I yank my hair loose from its elastic, pinch my cheeks to make them pink. Cat Sweatshirt and Greaseball are both staring at me, but I don’t care. I am picturing the yearbook photo I’ve seen a thousand times: Paul Tucci at seventeen. His baseball hat, his Tom Cruise nose, his white lopsided grin. If Paul’s mom told him about the girl who called 911, he could be coming to meet me. I have to be prepared. I have to be ready to—

“Josie?”

It’s Liv, rounding the corner. Liv, in a JUST ADD WATER T-shirt, holding out her arms. “Oh my God, Josie.”

Glad though I am to see her, I am also weirdly disappointed.

“Thanks for coming,” I mumble into her shoulder. Liv’s hug is as familiar to me as the scruffy patchwork quilt on my bed—the one I’ve slept with since I was three.

“Of course I came! How could I not?” We walk over to the window, scoot two chairs together. “Well?” she says, leaning in close.

“Well what?”

“Where is he?”
She is whispering, but loudly, like she’s onstage.

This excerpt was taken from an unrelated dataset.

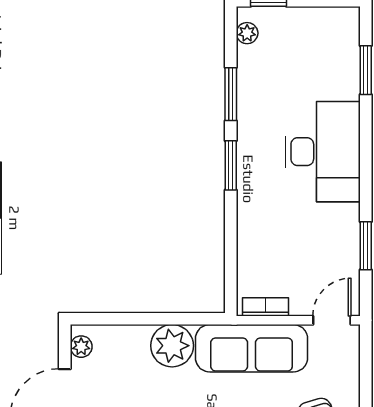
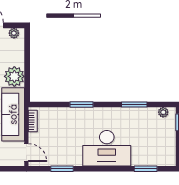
window: (231, 165) -> (82, 104), moved

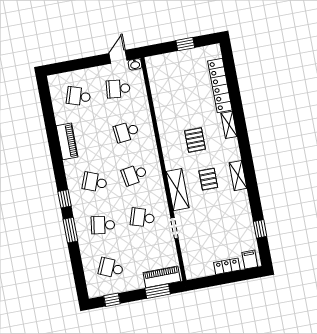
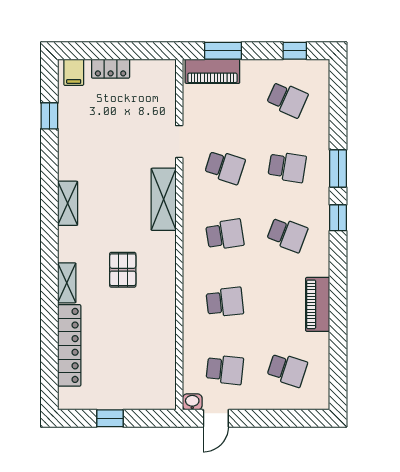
pallet: (208, 179) -> (114, 206), removed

Cat Sweatshirt stares at us, popping her gum.

“Shhh,” I say. “I don’t know. I think in Big Nick’s room, with everyone else.”

“Well, what does he look like? Is he cute?”

I tell her I don’t know; I didn’t get a good look. Anyway, there were three of them and they were all wearing hats. I couldn’t tell which was which.

“What kind of hats?” Liv says.

“Who cares?”

“I do. A hat can say a lot about a person. Like if he’s wearing one of those puffy John Deere tractor caps he could be some right-wing nutjob, but if it’s just, like, a plain black stocking cap—”

“Liv, I didn’t notice. OK? I was a little preoccupied with, you know, the whole
my-dad-showing-up-out-of-nowhere
thing.”

She smiles. “You realize you just called him your dad.”

“So what! I’m nervous! This whole thing is, like . . . insanity!”

She nods. “I know.” She reaches into her back pocket for something. “I brought Altoids.”

“I hate those things. They always sound like a good idea.
Curiously Strong Peppermints
. But then you eat one and it burns the taste buds right off your tongue.”

“Just take it. It’ll distract you.”

I stare at the little white pellet in my hand. “Liv?”

“Yeah.”

“Paul Tucci is in this building right now. My
father
is in this building right now.”

“I know.”

“What do I say? I mean, if I see him again.”

“You say what you say, Josie.”

“Right.”

You say what you say.
Of course. This is the perfect advice. So organic, so natural. You
say
what you
say. . . .
Right.

While I am pondering this, Liv brings me hot cocoa from the nurses station. It tastes horrible, like chalk and battery acid, warmed to a nauseating fifty-five degrees.

I thank her.

She shrugs. “What can I say? It’s a Livaccino.”

For the next hour and a half, every hair on my body is standing at alert. My ears perk every time someone walks down the hall. Whenever we hear a male voice, Liv sprints to the doorway, peeks out. Then she slinks back in. “Just a doctor,” she tells me. Or, “Just some dude with a mop.” Then, the fifth time: “Holy shite.”

There is no question in my mind who is coming.

I want to see him, but I don’t.

I’m scared, but I’m not.

Liv sprints to the coffee table, grabs two magazines, tosses one to me.

As the Tuccis walk in, we both pretend we are reading.

“Josie?” Mrs. Tucci says. “These are my sons.”

I make myself look up, make my mouth crack open. “Hey.”